## Exercises to complete
1. Please rewrite the paragraph in the VoIP manual excerpt below that begins "VoIP (Voice over IP) is the sending" as a short bulleted list, keeping its main facts.
2. Extend the VoIP manual excerpt below by a few sentences, starting right after its final sentence and matching its tone.

## Selected text
'''

11.1.1 What You Can Do in This Chapter
•The SIP Settings screen allows you to maintain basic information about each SIP account
(Section 11.2 on page 178).
•The SIP QoS screen allows you to maintain ToS and VLAN settings for the V500
(Section 11.3 on page 185).
11.1.2 What You Need to Know
The following terms and concepts may help as you read through this chapter.
Introduction to VoIP
VoIP (Voice over IP) is the sending of voice signals over the Internet Protocol. This allows
you to make phone calls and send faxes over the Internet at a fraction of the cost of using the
traditional circuit-switched telephone network. You can also use servers to run telephone
service applications like PBX services and voice mail. Internet Telephony Service Provider
(ITSP) companies provide VoIP service. A company could alternatively set up an IP-PBX and
provide its own VoIP service.

'''

## Entries provided
'''

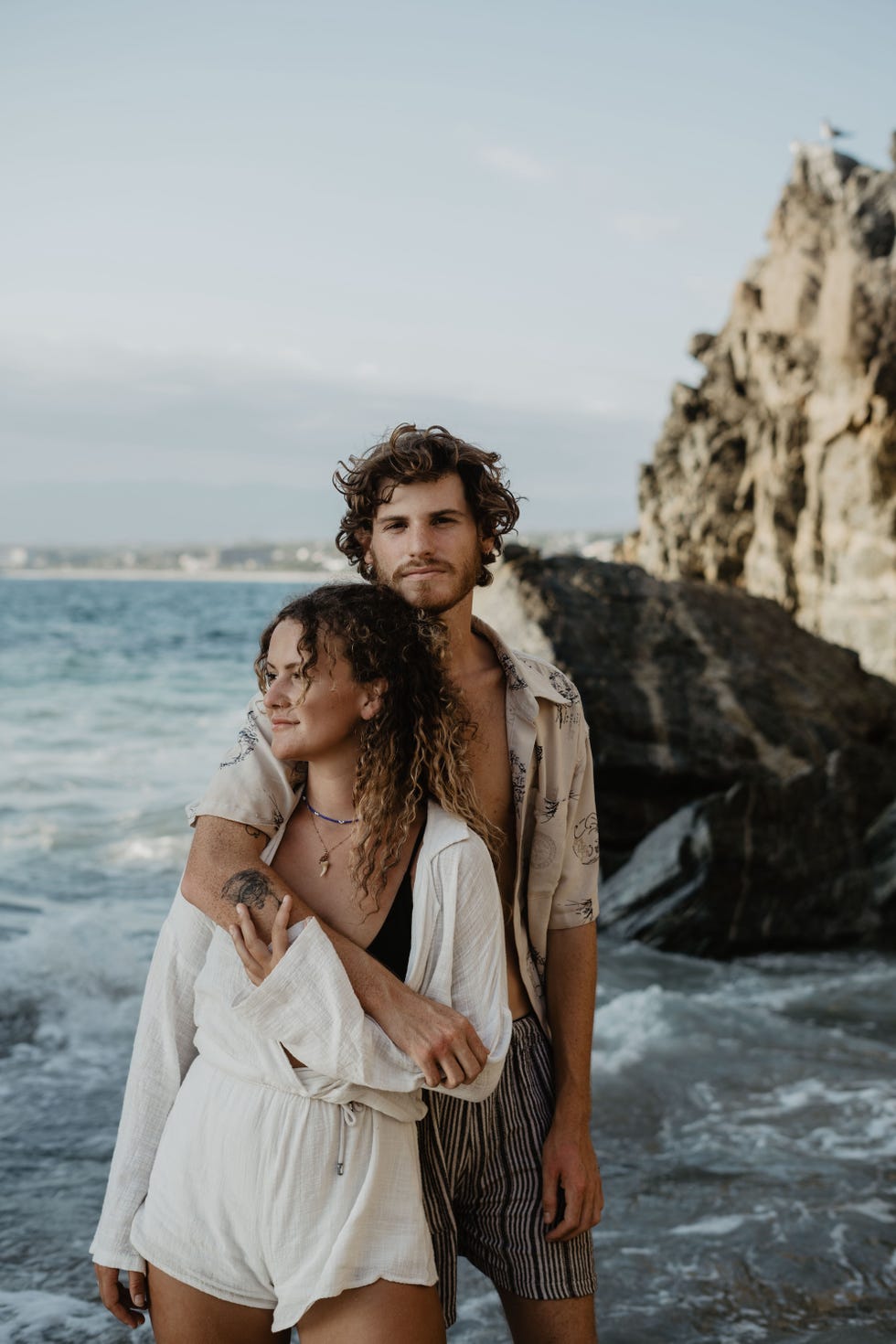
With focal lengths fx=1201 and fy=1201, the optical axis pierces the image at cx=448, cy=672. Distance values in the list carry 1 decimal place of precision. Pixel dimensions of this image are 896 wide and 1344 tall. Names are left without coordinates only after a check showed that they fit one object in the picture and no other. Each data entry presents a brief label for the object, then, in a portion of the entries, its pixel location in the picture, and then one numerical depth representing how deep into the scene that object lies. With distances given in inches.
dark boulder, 275.3
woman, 74.8
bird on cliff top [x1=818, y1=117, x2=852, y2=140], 872.9
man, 83.5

'''

## Answers to the exercise
1.
- VoIP (Voice over IP) sends voice signals over the Internet Protocol.
- It lets you make phone calls and send faxes over the Internet for a fraction of the cost of the traditional circuit-switched telephone network.
- Servers can run telephone service applications such as PBX services and voice mail.
- Internet Telephony Service Provider (ITSP) companies provide VoIP service.
- A company can instead set up an IP-PBX and provide its own VoIP service.

2.
Circuit-switched telephone networks require 64 kilobits per second (kbps) in each direction to
handle a telephone call. VoIP can use advanced voice coding techniques with compression to
reduce the required bandwidth.
Introduction to SIP
The Session Initiation Protocol (SIP) is an application-layer control (signaling) protocol that
handles the setting up, altering and tearing down of voice and multimedia sessions over the
Internet.
SIP signaling is separate from the media for which it handles sessions. The media that is
exchanged during the session can use a different path from that of the signaling. SIP handles
telephone calls and can interface with traditional circuit-switched telephone networks.